Users may notice a large number of "sleeping" sessions in SQL and wonder if these are caused by the Stewardship Tier or if they are related to user-related operations. They may be concerned that the idle jobs in the system are consuming resources and memory without a clear purpose.
Sleeping sessions can be user related or can be related to an operation or process. A sleeping session indicates that the interaction between the client (be that the Stewardship Tier or a user holding a session open) and the SQL Service is over, and SQL is waiting for the next command to be executed, instead of closing the connection and opening a new one.
The most common example of holding a session open is when a user navigates and loads a page. The session remains sleeping until the user clicks another page link or a record (a Vertical of a record, for example), after which the session is resumed with a new query.
Sleeping sessions also include background users such as "process,” which is not a user. So even if there are no actual users navigating, there can still be sleeping sessions.
Of course, the busier the server is, the larger number of sleeping sessions exist.

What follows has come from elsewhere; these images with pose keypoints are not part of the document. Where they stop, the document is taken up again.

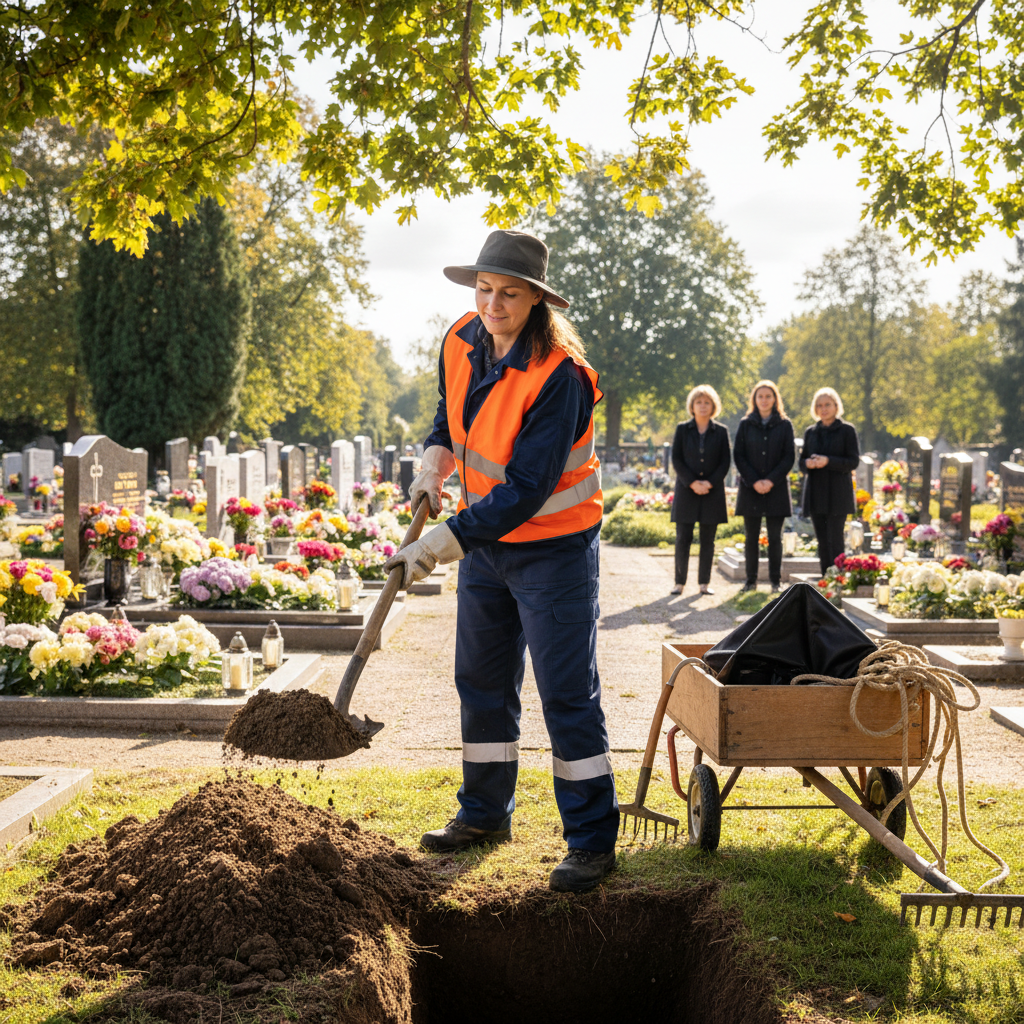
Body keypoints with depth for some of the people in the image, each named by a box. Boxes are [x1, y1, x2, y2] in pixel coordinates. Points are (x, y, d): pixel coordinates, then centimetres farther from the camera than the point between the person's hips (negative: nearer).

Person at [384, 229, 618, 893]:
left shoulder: (559, 375, -26)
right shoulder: (462, 342, -4)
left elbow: (527, 490, -29)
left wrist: (444, 542, -33)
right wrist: (435, 464, -2)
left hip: (552, 546, -7)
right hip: (484, 539, 7)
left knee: (568, 694, -4)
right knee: (481, 681, 15)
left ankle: (592, 842, 6)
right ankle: (486, 814, 31)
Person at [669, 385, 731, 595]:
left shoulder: (721, 432, 7)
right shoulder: (682, 430, 6)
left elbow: (725, 462, 3)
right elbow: (676, 459, 0)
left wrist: (709, 483, -11)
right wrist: (692, 483, -12)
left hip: (712, 492, 1)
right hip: (686, 491, -1)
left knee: (708, 540, 3)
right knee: (683, 538, -2)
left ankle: (704, 582, 11)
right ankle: (680, 582, 6)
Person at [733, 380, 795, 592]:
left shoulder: (784, 425, 5)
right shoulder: (745, 424, 5)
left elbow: (789, 457, 1)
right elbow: (738, 455, 2)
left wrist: (771, 480, -11)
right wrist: (754, 481, -9)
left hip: (776, 488, -1)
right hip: (750, 488, 1)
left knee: (775, 537, 1)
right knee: (751, 537, 3)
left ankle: (776, 580, 7)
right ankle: (751, 579, 11)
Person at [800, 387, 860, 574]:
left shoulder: (847, 430, 0)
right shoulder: (810, 432, 13)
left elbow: (853, 461, -5)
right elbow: (802, 461, 16)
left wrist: (828, 461, -19)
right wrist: (808, 463, -8)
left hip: (837, 494, -5)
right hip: (816, 493, 5)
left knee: (835, 540, -9)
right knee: (822, 542, 7)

The upside of sleeping sessions is that users and Stewardship Tier background processes don't have to establish a new session with the database server every time a query has to be executed, either by navigating or by any other actions such as request submissions. If that was the case, the performance impact would be expected to be higher, particularly on network interfaces.
Sleeping sessions do not impact performance as CPU and memory are not affected. These sessions do affect the current size of the TempDB. As more sessions are kept open, more TempDB space is used.
Users can close the sleeping sessions, both in Stewardship Tier and on SQL Server, when they're not using either of them. Users should log out of the Stewardship Tier when not using it, and they should close query windows when they're done launching queries (although the number of people with direct access to open query windows should be limited).
Those two measures won't avoid sleeping sessions creation completely though, since service threads and background Stewardship Tier operations will still generate them. However, closing user sessions and query windows can reduce the number of sleeping sessions by around 20%.